In order to analyze situations with larger key sizes, we simply extended our AES simulated setting to more 8-bit pieces. Namely, we considered key sizes of 256, 512 and 1024 bits (i.e. \(N_p=32,64,128\)). We omit the figure corresponding to the 256-bit case because it is extremely close to the 128-bit one, and represent the convergence graphs of the two latter cases in Fig. 3. While the application of the Eurocrypt 2013 method hardly provides useful results on this context, the figure clearly exhibits that Algorithm 1 produces tight bounds within seconds of computation, even in this challenging case.
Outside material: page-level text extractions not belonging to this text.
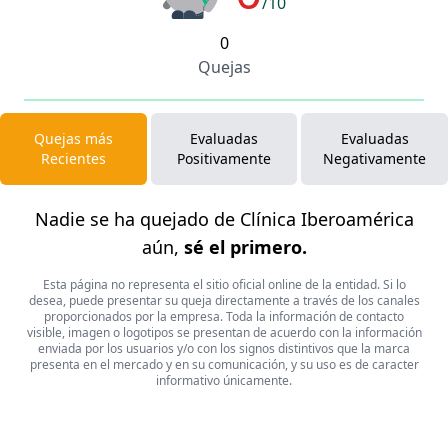
/10
0
Quejas
Quejas más
Evaluadas
Evaluadas
Recientes
Positivamente
Negativamente
Nadie se ha quejado de Clínica Iberoamérica
aún,
sé el primero.
Esta página no representa el sitio oficial online de la entidad. Si lo
desea, puede presentar su queja directamente a través de los canales
proporcionados por la empresa. Toda la información de contacto
visible, imagen o logotipos se presentan de acuerdo con la información
enviada por los usuarios y/o con los signos distintivos que la marca
presenta en el mercado y en su comunicación, y su uso es de caracter
informativo únicamente.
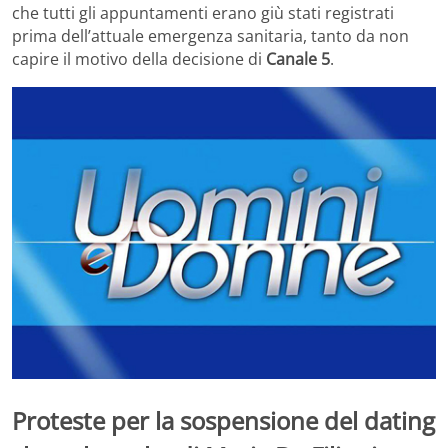
che tutti gli appuntamenti erano giù stati registrati
prima dell’attuale emergenza sanitaria, tanto da non
capire il motivo della decisione di
Canale 5
.
Proteste per la sospensione del dating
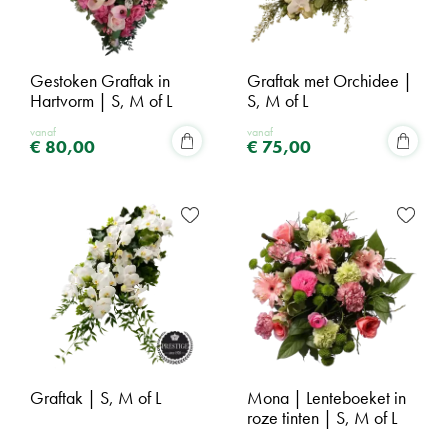
Gestoken Graftak in
Graftak met Orchidee |
Hartvorm | S, M of L
S, M of L
vanaf
vanaf
€
80
,
00
€
75
,
00
Graftak | S, M of L
Mona | Lenteboeket in
roze tinten | S, M of L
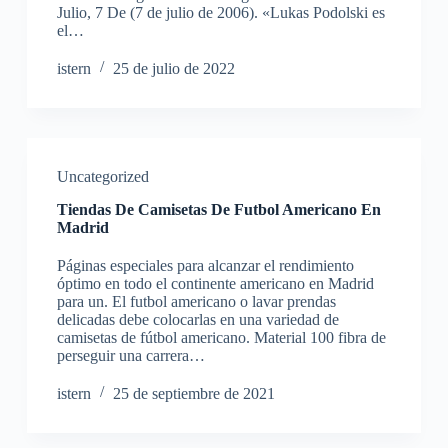
Julio, 7 De (7 de julio de 2006). «Lukas Podolski es
el…
istern
25 de julio de 2022
Uncategorized
Tiendas De Camisetas De Futbol Americano En
Madrid
Páginas especiales para alcanzar el rendimiento
óptimo en todo el continente americano en Madrid
para un. El futbol americano o lavar prendas
delicadas debe colocarlas en una variedad de
camisetas de fútbol americano. Material 100 fibra de
perseguir una carrera…
istern
25 de septiembre de 2021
As expected, the increase of execution time in the 1024-bit example mainly corresponds to the convolutions’ cost that becomes significant as the number of bins increases (in \(N_{\mathrm {bin}}\log (N_{\mathrm {bin}})\)). This trends remains observed as long as the memory requirements of Algorithm 1 can fit in RAM, which was always the case in our experiments.

Fig. 3.
figure 3

Rank estimation convergence for 512- and 1024-bit keys.

Full size image

Eventually, we additionally provide graphs representing the bounds’ tightness in function of the security level for these 512- and 1024-bit cases in Fig. 4. They essentially confirm the observation already made in Fig. 1 that the most challenging key ranks to estimate (with our new algorithm) are the lower ones. Note that in these latter cases, the experiments with 0.1 s (resp. 0.5) and 1  (resp. 5) were performed with respectively 2 K and 20K starting bins.

Fig. 4.
figure 4

Rank estimation tightness in function of the security level.

Full size image

5 Conclusions

This paper provides a surprisingly simple alternative of rank estimation algorithm, that significantly outperforms the previous proposal from Eurocrypt 2013. It has natural applications in the field of side-channel cryptanalysis and is a tool of choice for evaluation laboratories willing to quantify the security level of a leaking implementation in a rigorous manner. More generally, it can also be useful in the evaluation of any cryptanalytic technique where the advantage gained is not sufficient for key recovery and not predictable by analytical means.